══ Reading passage ══

I recently saw a cartoon in the New Yorker in which a woman held an iPad at an Apple Store, and asked the clerk, “But will it make me happy?” It spoke powerfully about our collective attachment to technology. (By the way, the answer is “not really.”)
But it needn’t be just an iPad, or an iPod, or an x-Box to trigger such a question. It could easily have been email. Because at the end of the day, despite social networks, iPads, and whatever new technology is around the corner, e-mail is still king. E-mail is still the language of business. And, as anyone who’s checked their Inbox 200 times a day or has sifted through 2,000 messages can tell you, e-mail is still an imperfect art and a productivity-killer. In other words, if you’re trapped in the weeds of overgrown, persistent e-mail, check out InboxHarmony. It can be your e-mail weed-wacker.
InboxHarmony is a tool to help you and your team better prioritize, allocate, and respond to customer e-mail. This is important. I can speak from experience of a mistakenly-overlooked e-mail resulting in lost sales (it wasn’t me, by the way. It was, err, some other guy. Mark.) And in this culture of instant information and instant (un) gratification, customers want responses immediately. Next thing you know, you’re juggling emails rather than actually working. InboxHarmony, like some kind of digital Zen mystic, restores a sense of equilibrium to your life. So let’s see how.
The home page articulates four main pillars of the service: Triage, Collaboration, Control, and Free. The triaging piece, in my opinion, is the most powerful. By triaging (aka prioritizing), users can set how urgent a response is, how much work is required for the response, and add supporting information. But how? Glad you asked. InboxHarmony lets you assign “Ticket Attributes” for e-mails. It can be as simple as “low,” “medium,” or “high” importance. When an email hits, simply hit the corresponding button.
The collaboration piece is important as well. InboxHarmony allows you to share the job of replying to emails across your whole team. And InboxHarmony, being a wise, transcendental shaman, knows what you’re thinking: what about the “too many cooks in the kitchen” problem? By that I mean the dark side of collaboration: too much access to unlimited information equals further chaos and sorrow. InboxHarmony is on the case. Once an e-mail hits your inbox, after establishing a set of potential recipients, you simply click a button notating the chosen recipients at the bottom of the e-mail. Calibrate the audience as you see fit.
Navigationally speaking, the site itself leaves no stone unturned. The tour page is robust, rife with screen shots. I particularly liked the call-out windows on each screen shot. In fact, I could use even more guidance. For example, on a page like this, the text at the top tells me what I’m looking for. I’d also put some corresponding text along with the red call out boxes. (e.g. “Users” can click “Low” priority.) In addition, some of the buttons distracted me slightly (e.g. I saw a “wire” button. While it may not be critical to the page’s main focus, it’d be nice to define what it means.) One other navigational comment: I’m sure InboxHarmony does this, but something as simple as sorting by Task importance – e.g., sort by “Critical” – is worth dialing up, screen shot-wise.

═══
══ Provided data ══

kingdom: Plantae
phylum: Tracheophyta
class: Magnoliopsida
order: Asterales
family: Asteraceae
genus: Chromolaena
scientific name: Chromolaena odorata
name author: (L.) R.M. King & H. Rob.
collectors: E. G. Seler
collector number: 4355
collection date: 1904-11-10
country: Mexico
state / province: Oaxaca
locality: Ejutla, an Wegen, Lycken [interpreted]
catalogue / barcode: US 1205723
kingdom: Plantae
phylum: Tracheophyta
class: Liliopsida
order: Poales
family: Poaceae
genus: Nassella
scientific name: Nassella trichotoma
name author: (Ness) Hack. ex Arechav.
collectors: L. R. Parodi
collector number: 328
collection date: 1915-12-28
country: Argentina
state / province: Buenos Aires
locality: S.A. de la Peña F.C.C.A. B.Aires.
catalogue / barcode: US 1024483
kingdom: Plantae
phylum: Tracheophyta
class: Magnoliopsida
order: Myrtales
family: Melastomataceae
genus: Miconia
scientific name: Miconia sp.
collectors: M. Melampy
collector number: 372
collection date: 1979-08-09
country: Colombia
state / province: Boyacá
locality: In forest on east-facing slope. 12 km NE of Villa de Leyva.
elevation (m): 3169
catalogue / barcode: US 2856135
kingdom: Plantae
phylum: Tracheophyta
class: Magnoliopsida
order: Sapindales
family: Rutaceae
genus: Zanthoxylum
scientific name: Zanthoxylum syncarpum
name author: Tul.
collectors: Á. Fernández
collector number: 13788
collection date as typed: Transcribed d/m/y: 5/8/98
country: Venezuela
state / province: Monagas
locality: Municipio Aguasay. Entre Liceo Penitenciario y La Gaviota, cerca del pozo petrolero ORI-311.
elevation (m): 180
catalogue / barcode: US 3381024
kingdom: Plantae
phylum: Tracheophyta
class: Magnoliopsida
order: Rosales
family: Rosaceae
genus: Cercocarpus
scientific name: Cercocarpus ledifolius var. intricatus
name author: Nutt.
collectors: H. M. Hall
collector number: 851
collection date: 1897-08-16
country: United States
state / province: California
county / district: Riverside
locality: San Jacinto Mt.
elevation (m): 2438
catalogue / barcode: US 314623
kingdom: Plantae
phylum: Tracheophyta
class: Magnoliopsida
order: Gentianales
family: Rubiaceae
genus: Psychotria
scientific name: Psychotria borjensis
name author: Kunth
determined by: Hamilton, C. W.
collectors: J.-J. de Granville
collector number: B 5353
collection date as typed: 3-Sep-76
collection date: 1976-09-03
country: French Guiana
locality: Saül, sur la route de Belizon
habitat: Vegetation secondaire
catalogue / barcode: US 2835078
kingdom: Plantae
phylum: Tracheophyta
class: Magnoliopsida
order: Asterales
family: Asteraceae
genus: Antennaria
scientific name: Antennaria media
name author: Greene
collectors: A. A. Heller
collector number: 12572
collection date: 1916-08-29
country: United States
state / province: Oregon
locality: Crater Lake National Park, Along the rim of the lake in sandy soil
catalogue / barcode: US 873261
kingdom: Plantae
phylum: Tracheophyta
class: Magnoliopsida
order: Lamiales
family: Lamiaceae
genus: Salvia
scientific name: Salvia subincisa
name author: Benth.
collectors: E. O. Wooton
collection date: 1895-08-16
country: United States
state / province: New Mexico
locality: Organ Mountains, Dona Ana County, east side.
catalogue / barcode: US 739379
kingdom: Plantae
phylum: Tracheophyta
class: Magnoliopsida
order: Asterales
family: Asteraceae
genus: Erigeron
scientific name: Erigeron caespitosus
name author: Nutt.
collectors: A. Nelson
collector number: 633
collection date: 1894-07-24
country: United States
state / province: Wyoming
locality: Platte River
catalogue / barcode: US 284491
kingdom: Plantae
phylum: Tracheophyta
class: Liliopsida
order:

═══

> _Problem set_:
(a) Answer these questions using the InboxHarmony review:
(i) What four pillars of the service does the home page list?
(ii) What three importance levels are given as a simple example of a "Ticket Attribute"?
(iii) Which button on the tour page does the reviewer want defined?
(b) Return the passage of the InboxHarmony review starting with "InboxHarmony is a" and going on through "let’s see how.".
The rows were taken from a source separate from the text.

> _Answers to each task_:
(a)
(i) Triage, Collaboration, Control, and Free
(ii) "Low," "medium," and "high"
(iii) The "wire" button

(b)
InboxHarmony is a tool to help you and your team better prioritize, allocate, and respond to customer e-mail. This is important. I can speak from experience of a mistakenly-overlooked e-mail resulting in lost sales (it wasn’t me, by the way. It was, err, some other guy. Mark.) And in this culture of instant information and instant (un) gratification, customers want responses immediately. Next thing you know, you’re juggling emails rather than actually working. InboxHarmony, like some kind of digital Zen mystic, restores a sense of equilibrium to your life. So let’s see how.